[MPlayer-dev-eng] Adding threaded functionality to mplayer NODAEMON

Attila Kinali attila at kinali.ch
Sun Sep 12 02:32:49 CEST 2004


DO NOT SEND MAILS DIRECTLY TO DEVELOPERS!
We all read this list!

On Thu, Sep 09, 2004 at 10:23:57PM +0200, Roberto Ragusa wrote:
> On Wed, 8 Sep 2004 21:48:27 +0900
> Attila Kinali <attila at kinali.ch> wrote:
 
> I was expecting a significant difference, but the results are very close.
> Indeed, running the test multiple times, it can easily happen that the parallel
> version takes less time.

A reason was already givven.

> I'm not an expert, please correct me, but the multi threaded approach
> should give a nice performance gain on SMP machines, right?
> There are not many SMP machines around (among normal users) yet, but
> CPU companies are moving toward multicore chips and maybe even HT
> processors may gain some speed.

Not really. SMP machines will have a hard time keeping cache consistent
among different processors. If you start using different cpus that
operate on the same memory regions at the same time, you will be either
losing cache consistency (if it's a bad smp design) or the traffic
between the cache modules will block the cpus.
Also splitting MPlayer into a thread per filter stage will not help
much, but increase the problem of context switches. MPlayer writes
slices of a picture (if possible of course), meaning that it writes just
decoded stripes instead the whole picture. This allows MPlayer to
process data while it is in the L2 cache (or for really small picture regions
even in the L1 cache) and thus gives a huge performance improvement.
Even on smp machines this will generate a lot of context switches (a
stripe has a width of 8 pixels and a 0815 movie is 30fps with something
around 640x480 -> 640/8 * 30 = 2400 stripes/s) and you will lose the
advantage of the L2 cache. Also processing images as a whole will have a
huge impact on performance as the image will be swapped out of cache.

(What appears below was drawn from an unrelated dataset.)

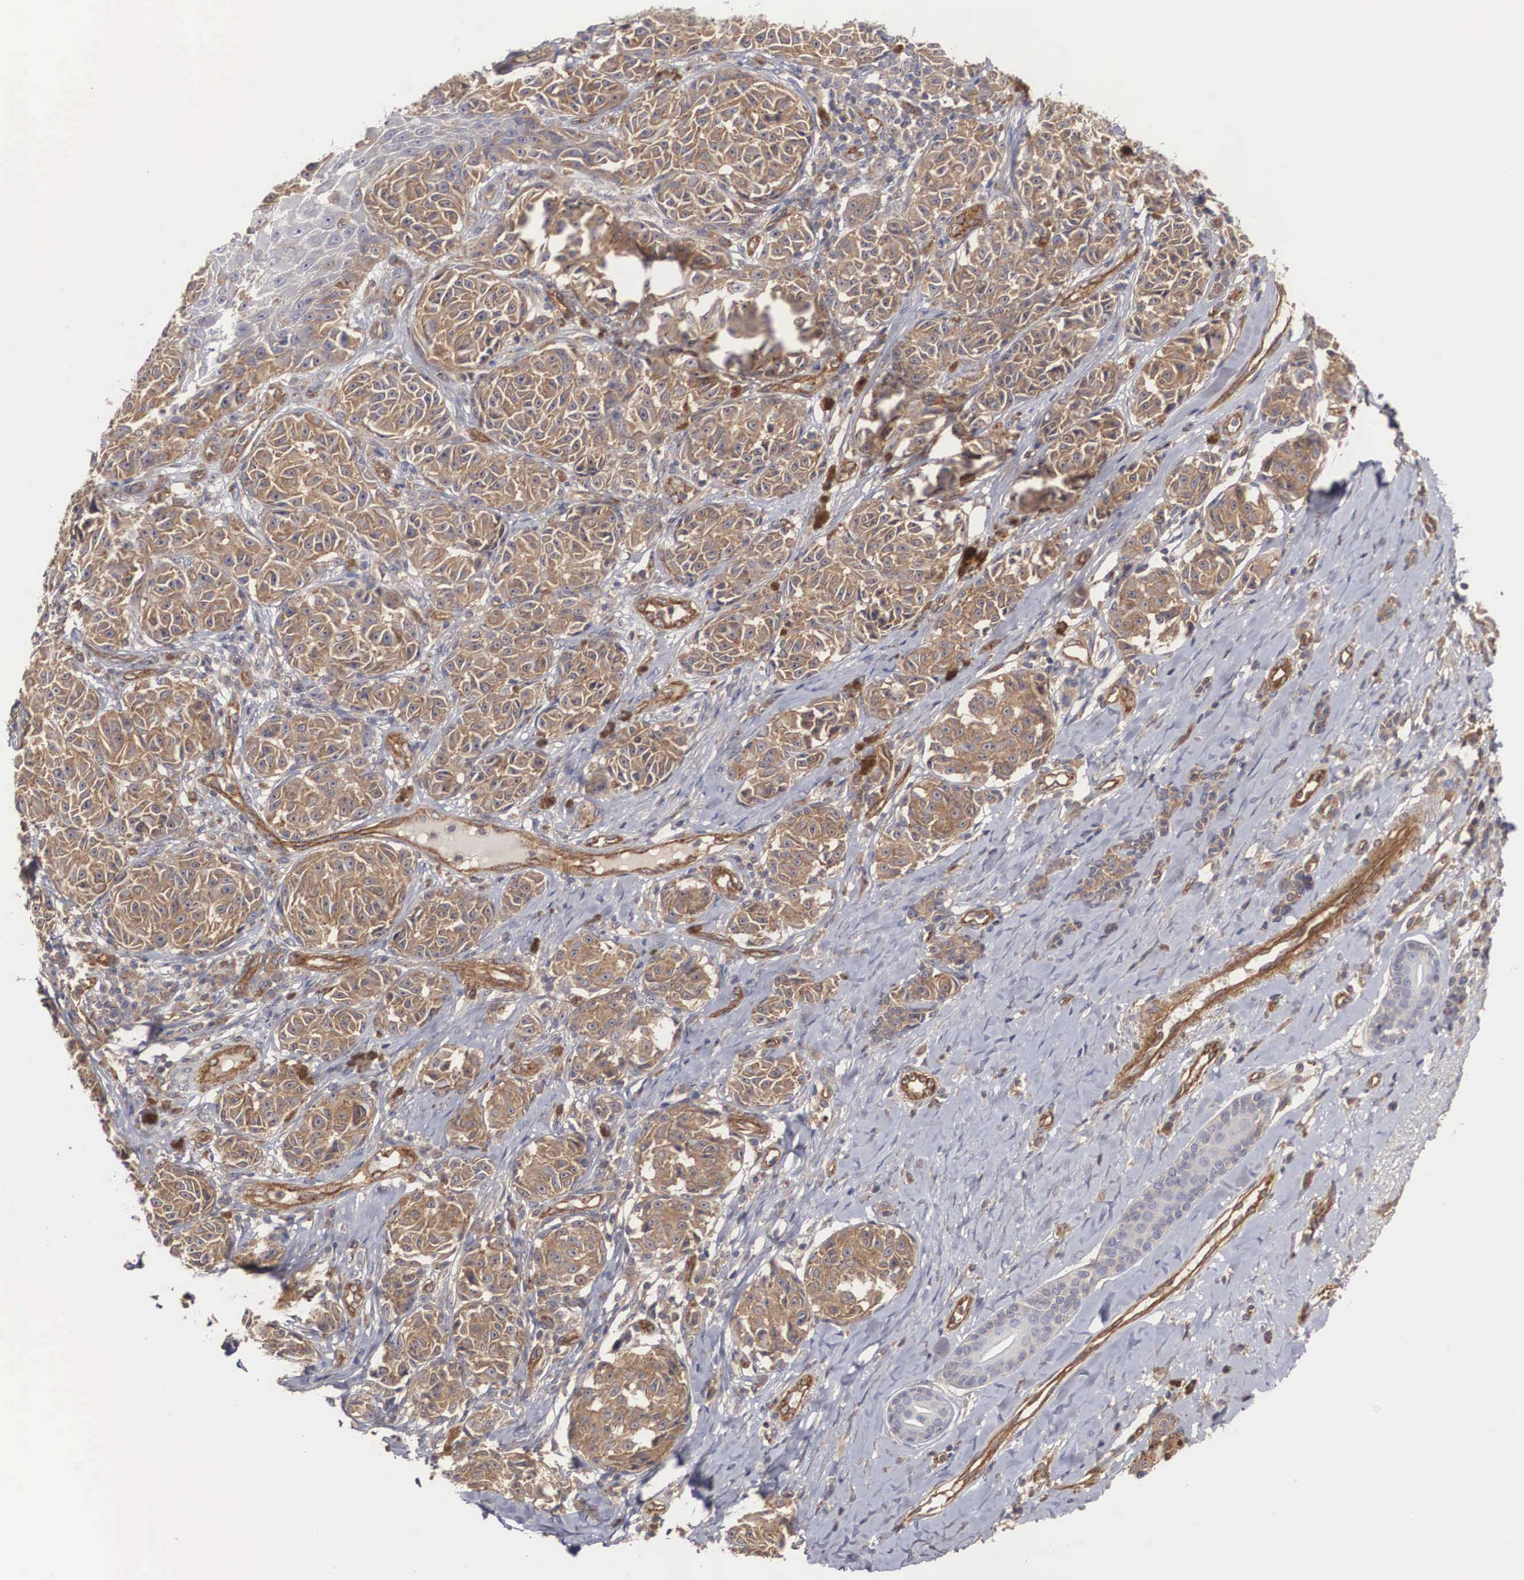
{"staining": {"intensity": "moderate", "quantity": ">75%", "location": "cytoplasmic/membranous"}, "tissue": "melanoma", "cell_type": "Tumor cells", "image_type": "cancer", "snomed": [{"axis": "morphology", "description": "Malignant melanoma, NOS"}, {"axis": "topography", "description": "Skin"}], "caption": "Immunohistochemistry (IHC) photomicrograph of neoplastic tissue: human melanoma stained using immunohistochemistry (IHC) exhibits medium levels of moderate protein expression localized specifically in the cytoplasmic/membranous of tumor cells, appearing as a cytoplasmic/membranous brown color.", "gene": "ARMCX4", "patient": {"sex": "male", "age": 49}}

Even HT will not help here. HT is designed for the case if you have two
processes which both fit into the L2 cache, but suddenly one has to wait
for data from ram. I actualy doubt that HT will get any performance at
all.

> If it is confirmed by tests that performance is not seriously ruined by
> the multithread approach (on good operating systems, at least),
> the idea of splitting mplayer has to be taken into consideration.

Only if the complexity isnt increased.

> Your idea is that having 3 or 4 threads makes things difficult (and it
> may be true), but I would love to see what happens to the performance
> when mplayer is split into, let's say, 10 threads, by not only dividing
> the work between read/video/audio, but using a "data flow" or "pipeline"
> approach to each of them.
> For example video decoding, video postprocessing and video output can be
> done with three different threads passing frames between them in
> asynchronous way (and with some FIFO buffers between them, maybe).
> (by passing pointers and avoiding copying data around, of course)

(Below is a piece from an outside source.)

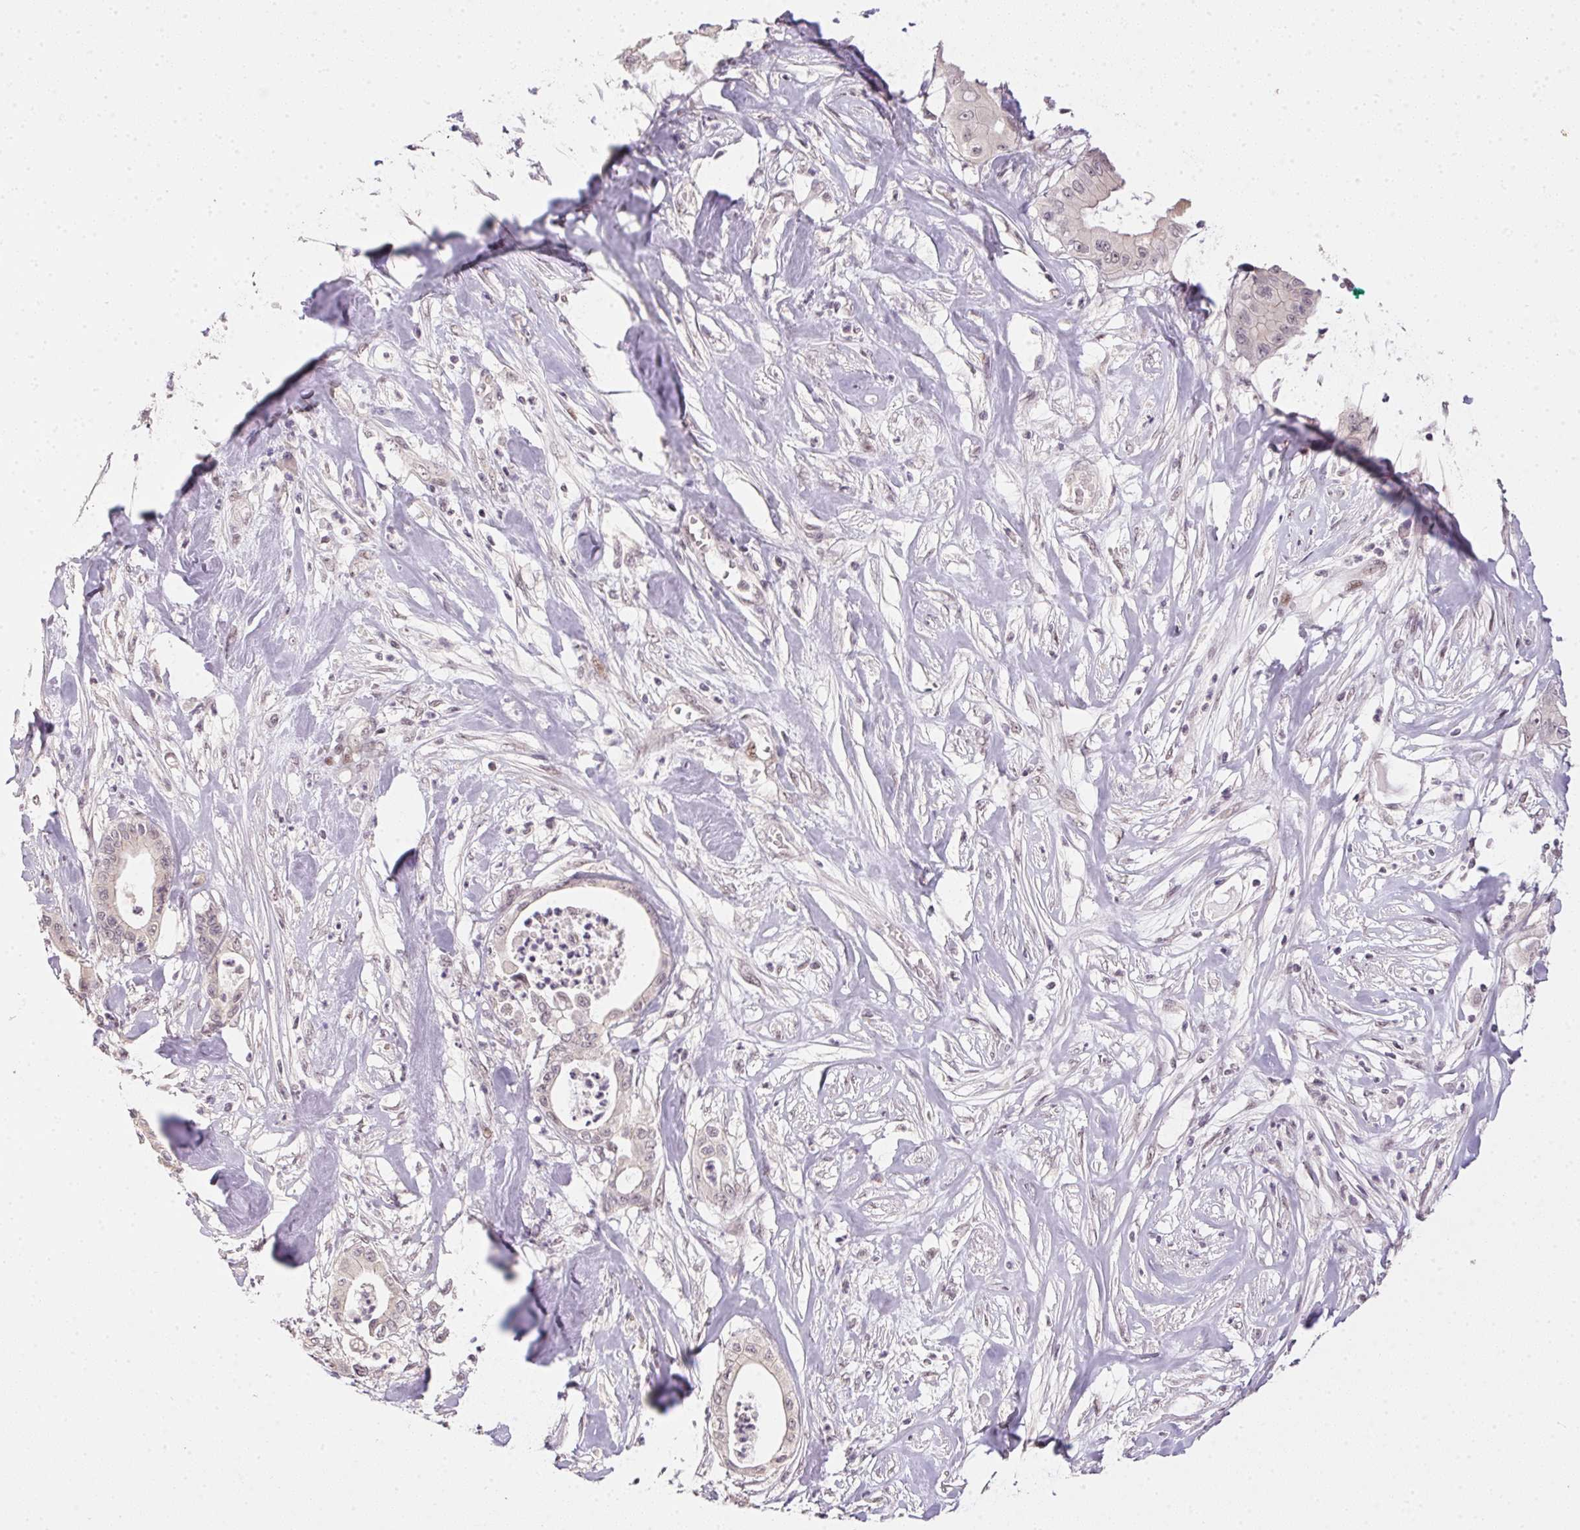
{"staining": {"intensity": "negative", "quantity": "none", "location": "none"}, "tissue": "pancreatic cancer", "cell_type": "Tumor cells", "image_type": "cancer", "snomed": [{"axis": "morphology", "description": "Adenocarcinoma, NOS"}, {"axis": "topography", "description": "Pancreas"}], "caption": "Protein analysis of pancreatic adenocarcinoma demonstrates no significant positivity in tumor cells.", "gene": "KDM4D", "patient": {"sex": "male", "age": 71}}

On a single CPU machine this will have a huge impact on cache
efficiency. On a SMP machine passing pointers does not help as the data
has to be copied between CPUs anyways.

> If I have two CPU and a multithreaded mplayer, I can play an HDTV
> stream with heavy postprocessing (say, 80% CPU decoding, 60% CPU
> postprocessing, 30% CPU audio). A monothread mplayer would be unable
> to play unprocessed video and audio (110%) because the second
> CPU is idle. 

If, and only if you can utilize both CPUs w/o too much traffic between
them. Read the performance analysis papers of parallel computers and
clusters. All of them are limited by the traffic between the nodes.
A better aproach would be to use the slot of the second CPU as an
expansion slot and put in a HW decoder. Ie put in an FPGA and do all CPU
intensive stuff (like DCT, colour space conversion) in HW. Alternatively
you can use a ram slot for which you switched caching off.

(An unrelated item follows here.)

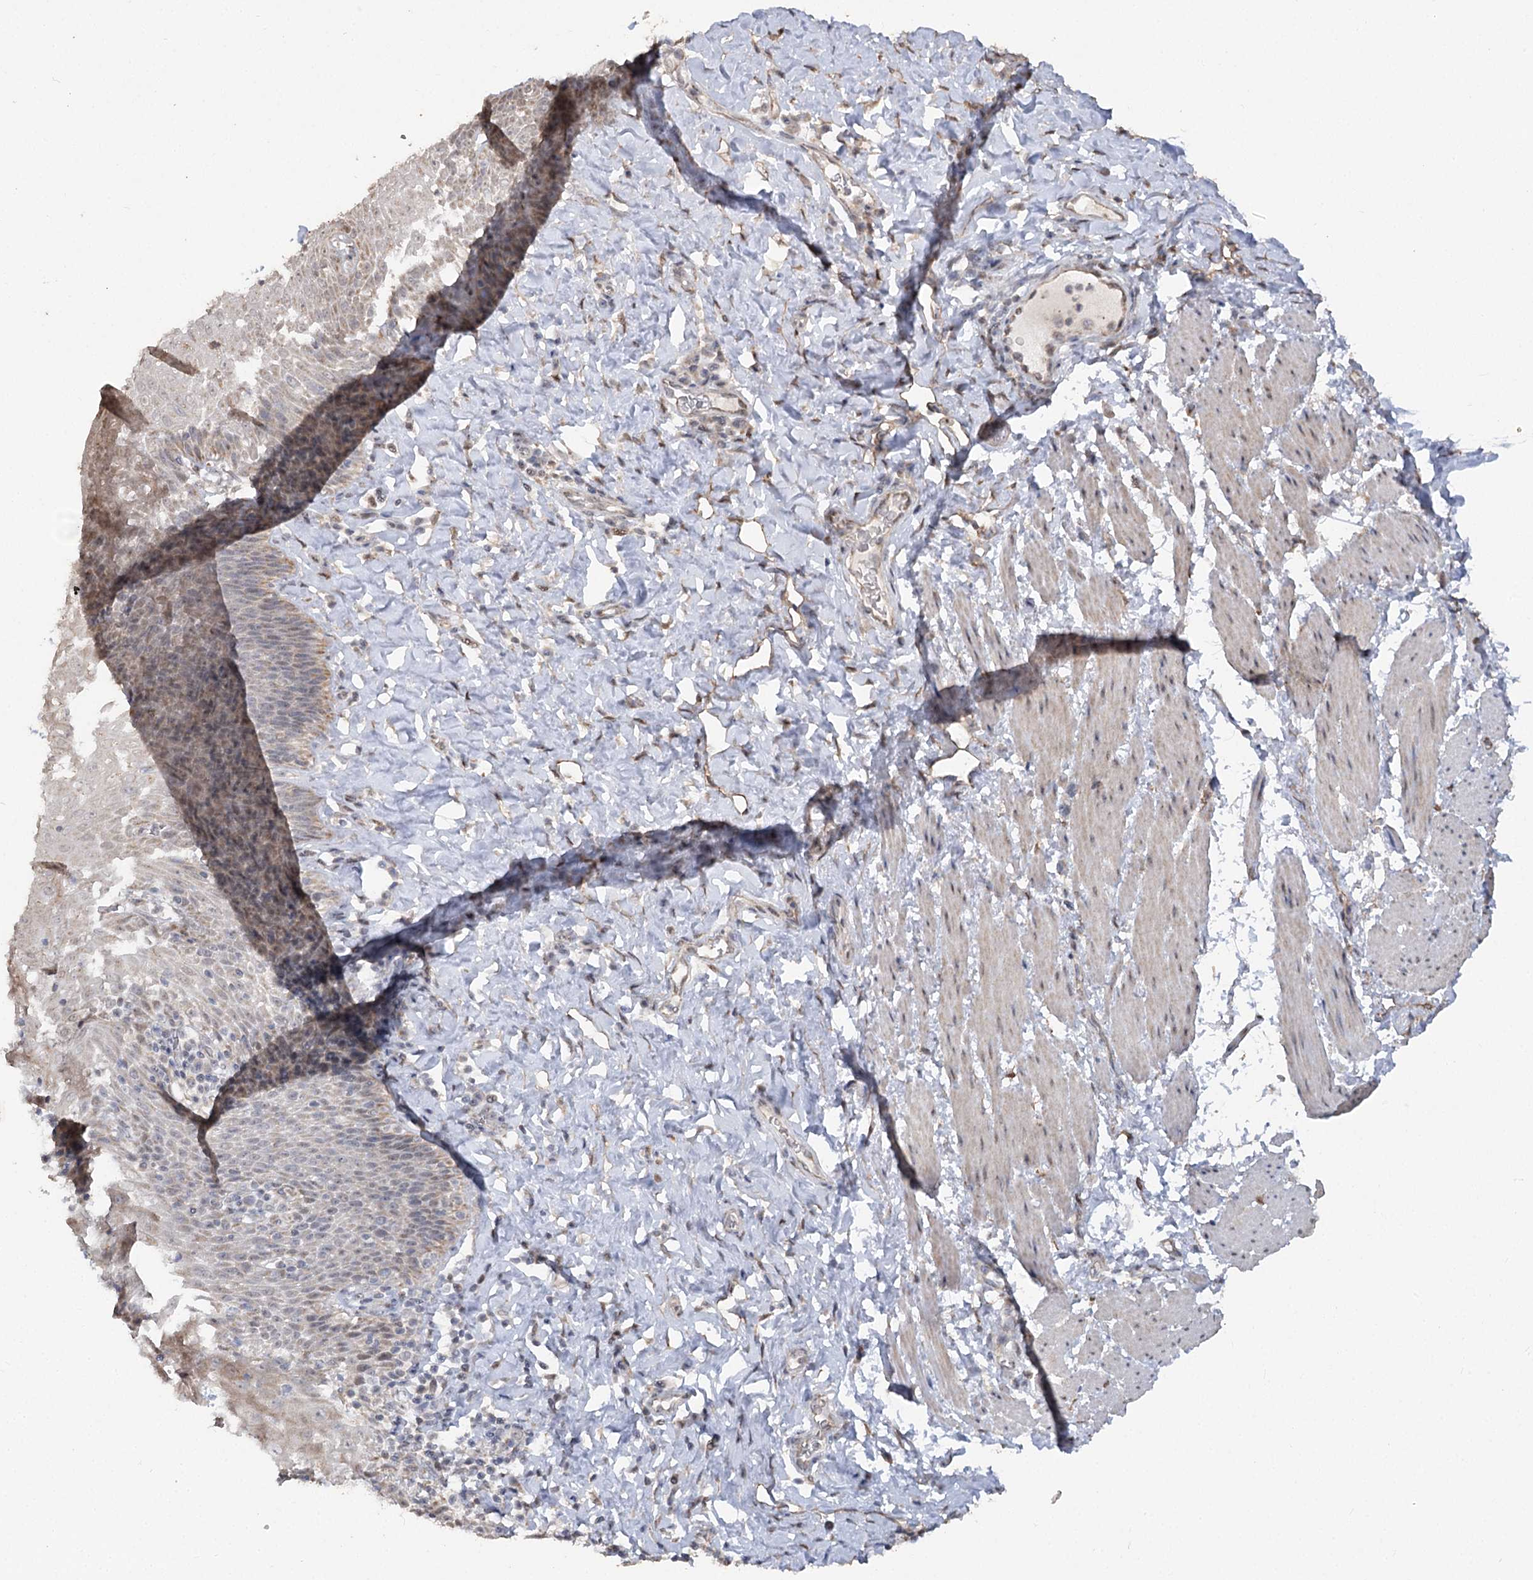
{"staining": {"intensity": "moderate", "quantity": "25%-75%", "location": "cytoplasmic/membranous,nuclear"}, "tissue": "esophagus", "cell_type": "Squamous epithelial cells", "image_type": "normal", "snomed": [{"axis": "morphology", "description": "Normal tissue, NOS"}, {"axis": "topography", "description": "Esophagus"}], "caption": "Immunohistochemistry (DAB) staining of normal esophagus displays moderate cytoplasmic/membranous,nuclear protein expression in about 25%-75% of squamous epithelial cells.", "gene": "RUFY4", "patient": {"sex": "female", "age": 61}}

> > How does the audio thread know how long the video thread has to wait ?
> > What happends if the audio thread needs more than one frame time to
> > decode _and_ display it ? Also you would need to make a 
> > file reader/demuxer thread, because both audio and video need it
> > independently, thus you have already 3 threads to synchronize, not 2.
> > How do you handle the case of a subtitle file ? Or an seperate audio
> > file ?
> 
> I think the right solution is to have a global reference clock, with all
> the other threads trying to be syncronous to this "metronome" thread.
> This means that audio is not imposing the timing as it is now, but trying
> to catchup with the metronome (via resampling, skipping samples or
> manipulating hardware clock).

This is _not_ that easy. Also an not 100% stable reference clock will
result in wobbling of the sound (keep here in mind that even a stable
reference quartz doesnt mean that the clock you see as a process is
stable).

> Then we have the choice of where the metronome takes its reference from.
> Some possibilities: RTC (accurate playing of a local file), PTS
> (for accurate playing of broadcasted material), sound ouput clock
> (to avoid resampling), cache buffers usage (for realtime streams
> from the net or DVB), video output clock (to avoid skipped and duplicated
> frames when the output is, say, PAL interlaced)...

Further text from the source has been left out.